ねぶたは、ねぶた師が個々の創造力と技術を競う世界であり、ねぶた師同士は、本来ライバル関係にあります。上記の目的に向け、さらに後進が参入しやすいよう、ねぶた制作を職業として確立させていかなければならないとの思いを共有し、流派を越えてともに活動しています。「ねぶた師」という呼称が定着してからほぼ50年、異なる流派のねぶた師が参加する会の発足は画期的な出来事といえます。しかも「ねぶた屋」には、現在の青森ねぶたを支える主要3流派からそれぞれ制作者が参加しており、彼らが協同で作品を制作するのは、ねぶたの歴史上かつてなかったことです。

2022年3月、「ねぶた屋」は活動の幅をさらに広げるため、一般社団法人として法人格を取得しました。これまで同様の活動をより活発化するとともに、特にねぶた文化継承に向けた活動を幅広く展開して参ります。祭本番のねぶた以外のねぶた制作の機会を数多く創出し、ねぶた師という職業の確立に資するとともに、子供たちへのねぶたへの興味を喚起し育むための体験学習やワークショップ、講演などの事業を一層充実させていく所存です。

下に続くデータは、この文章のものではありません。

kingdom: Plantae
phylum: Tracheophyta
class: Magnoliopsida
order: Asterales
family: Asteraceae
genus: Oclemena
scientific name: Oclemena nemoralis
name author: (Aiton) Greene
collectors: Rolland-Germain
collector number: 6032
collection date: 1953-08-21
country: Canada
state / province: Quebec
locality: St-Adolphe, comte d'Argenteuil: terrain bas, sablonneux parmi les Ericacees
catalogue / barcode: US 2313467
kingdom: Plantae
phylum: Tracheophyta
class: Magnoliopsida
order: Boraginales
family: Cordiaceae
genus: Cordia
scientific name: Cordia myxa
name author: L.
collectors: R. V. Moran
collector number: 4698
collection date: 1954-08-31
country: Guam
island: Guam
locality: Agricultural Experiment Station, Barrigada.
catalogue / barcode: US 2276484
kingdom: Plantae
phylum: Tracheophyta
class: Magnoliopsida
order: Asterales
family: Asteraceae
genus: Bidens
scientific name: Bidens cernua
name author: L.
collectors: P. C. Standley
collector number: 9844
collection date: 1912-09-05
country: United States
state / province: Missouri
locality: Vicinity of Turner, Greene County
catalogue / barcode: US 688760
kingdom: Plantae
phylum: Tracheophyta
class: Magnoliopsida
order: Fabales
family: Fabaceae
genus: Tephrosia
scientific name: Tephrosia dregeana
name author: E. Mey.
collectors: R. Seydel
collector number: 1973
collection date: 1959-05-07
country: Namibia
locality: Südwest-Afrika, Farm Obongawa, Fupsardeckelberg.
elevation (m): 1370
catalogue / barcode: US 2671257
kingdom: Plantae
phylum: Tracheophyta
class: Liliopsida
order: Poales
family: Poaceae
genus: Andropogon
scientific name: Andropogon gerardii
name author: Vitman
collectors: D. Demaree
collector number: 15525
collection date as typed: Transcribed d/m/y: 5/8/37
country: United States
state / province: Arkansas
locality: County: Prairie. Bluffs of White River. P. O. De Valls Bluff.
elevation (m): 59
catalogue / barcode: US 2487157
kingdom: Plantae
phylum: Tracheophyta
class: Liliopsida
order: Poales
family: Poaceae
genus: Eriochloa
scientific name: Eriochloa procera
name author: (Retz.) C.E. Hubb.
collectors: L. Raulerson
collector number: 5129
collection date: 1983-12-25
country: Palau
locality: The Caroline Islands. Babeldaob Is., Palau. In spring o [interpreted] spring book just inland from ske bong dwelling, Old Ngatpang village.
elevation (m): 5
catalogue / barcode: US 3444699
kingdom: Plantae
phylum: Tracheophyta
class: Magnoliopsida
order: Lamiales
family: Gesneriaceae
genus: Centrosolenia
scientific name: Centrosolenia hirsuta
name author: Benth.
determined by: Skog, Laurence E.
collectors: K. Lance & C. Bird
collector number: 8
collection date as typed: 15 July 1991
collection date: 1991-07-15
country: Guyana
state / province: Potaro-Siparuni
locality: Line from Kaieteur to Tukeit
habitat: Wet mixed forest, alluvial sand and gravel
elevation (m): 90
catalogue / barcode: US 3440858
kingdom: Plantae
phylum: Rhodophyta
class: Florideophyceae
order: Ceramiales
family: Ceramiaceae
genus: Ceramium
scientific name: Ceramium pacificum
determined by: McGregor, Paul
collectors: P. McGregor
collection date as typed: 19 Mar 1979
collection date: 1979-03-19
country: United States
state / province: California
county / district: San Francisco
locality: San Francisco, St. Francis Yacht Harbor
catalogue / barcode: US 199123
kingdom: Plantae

これらの事業の展開にあたっては、多くの現役ねぶた師、またその弟子、さらに先輩ねぶた師の皆様にも協力を仰ぎ、ねぶた屋をより広く開かれた組織に育てていくこととしています。また、法人化により収益事業の幅も広がることから、売上の一部を後継者育成事業へ還元、活用していくことが活動の大きな柱となります。具体的には、毎年、法人の決算時に余剰利益の額に応じて、その一部を青森市に寄付し、後継者育成事業に役立ててもらうこととしています。

さらなる活動の拡大、充実を目指す「ねぶた屋」。その設立趣旨と現在の活動目的をぜひ皆様にご理解いただき、ご支援とご協力、また活動内容に対する忌憚なきご意見なども頂戴できれば幸いに存じます。